The San Francisco to Moscow Walk for Peace (as it was first known) was an initiative of the Committee for Non Violent Action. The CNVA was an American direct action group based in New York whose leaders included AJ Muste and Bayard Rustin. The walk began on 1 December 1960 and its principal aim was to publicise the case for unilateral nuclear disarmament. The core team of American marchers was accompanied by two photographers and included CNVA secretary Bradford Lyttle. After walking 4000 miles across America, the team flew to London and were welcomed by a rally in Trafalgar Square on 4 June 1961.
April Carter, formerly secretary of the Direct Action Committee, acted as organiser of the march during its European phase. An office was set up at 87 Chancery Lane, London. Her work began several months before the team arrived in Europe and involved liaising with peace, nuclear disarmament and direct action groups in Europe in an effort to gather support for the march and recruit additional European members of the team. She was assisted by CNVA and civil rights activist Bayard Rustin, who was based in London in the period leading up to the team’s arrival in England, and also by Helga Stolle in Hamburg and Inge Oskarsson in Stockholm. Oskarsson and fellow activist Jill Brealt had begun to plan a European March for Disarmament around the same time and it made sense to merge this with the San Francisco to Moscow Walk for Peace. This was then re-named the American-European March.

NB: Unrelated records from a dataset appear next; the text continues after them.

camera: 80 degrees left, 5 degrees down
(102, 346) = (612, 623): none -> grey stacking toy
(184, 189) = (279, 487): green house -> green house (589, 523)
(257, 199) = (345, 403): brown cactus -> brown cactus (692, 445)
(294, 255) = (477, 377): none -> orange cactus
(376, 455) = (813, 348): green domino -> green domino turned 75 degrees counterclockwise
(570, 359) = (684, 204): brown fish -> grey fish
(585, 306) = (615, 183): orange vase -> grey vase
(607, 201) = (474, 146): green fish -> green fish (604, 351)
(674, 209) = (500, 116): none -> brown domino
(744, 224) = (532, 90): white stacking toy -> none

After marching through southern England via the Atomic Weapons Research Establishment at Aldermaston, the team sailed from Southampton. They were refused permission to enter France, which was under a state of emergency following an attempted military coup in Algeria. They were turned back twice at Le Havre after engaging in direct action.
The march was then re-routed through Belgium. The main team was joined at Mouscron on the Belgian border on 2 July by additional marchers from France, and near Osnabruck on 29 July by a subsidiary march from Holland. During their progress through West Germany, some members were arrested for defying a ban on protests at military bases.

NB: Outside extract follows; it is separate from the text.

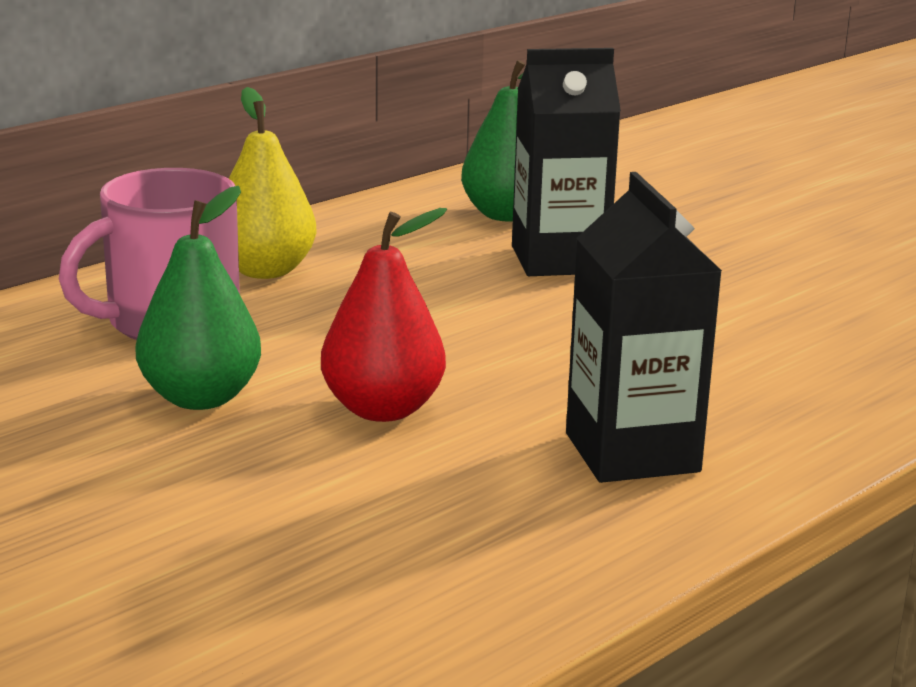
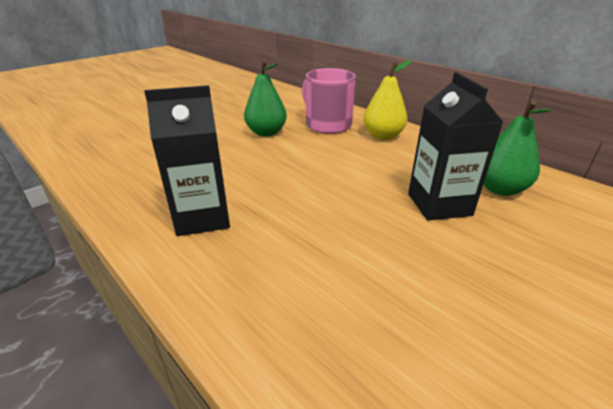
camera: 90 degrees right, 10 degrees up
(382, 409) = (254, 161): red pear -> none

Negotiating the journey between a divided Germany and into Eastern Europe was difficult and involved working with the state-sponsored Peace Councils. The East German authorities allowed the march to pass into its territory on 7 August. The march was under constant surveillance by police, Peace Council officials and a group of ‘supporters’ (who were probably Stasi agents). These ‘supporters’ distributed their own leaflets and carried their own banners which hijacked the message of the march. The authorities also ensured that the march was routed away from large centres of population and military establishments. The team were unable to reach Berlin as planned. In mid August, in a rapidly deteriorating political climate caused by the construction of the Berlin Wall, the marchers were deported back to Helmstedt, near the border in West Germany.
In contrast the march was better received in Poland, which the team reached on 22 August at Frankfurt-an-der-Oder, and in the Soviet Union, which they reached on 15 September at Brest. Hospitality and public meetings were arranged by the Peace Councils. The marchers were allowed to hold a silent vigil outside the Ministry of Defence Building in Warsaw, and to distribute their leaflets freely. Spontaneous street meetings took place in both countries and the marchers experienced less surveillance in Poland than in any other country. After arriving in Moscow on 3 October, a silent picket was held in Red Square outside the Lenin-Stalin mausoleum. The team obtained an audience with the Secretary of the Praesidium of the Supreme Soviet, Mikhail Geogardsy, as well as with Nina Kruschchev. In defiance of the authorities, they also addressed a meeting of students at Moscow University. The marchers left the Soviet Union on 8 October.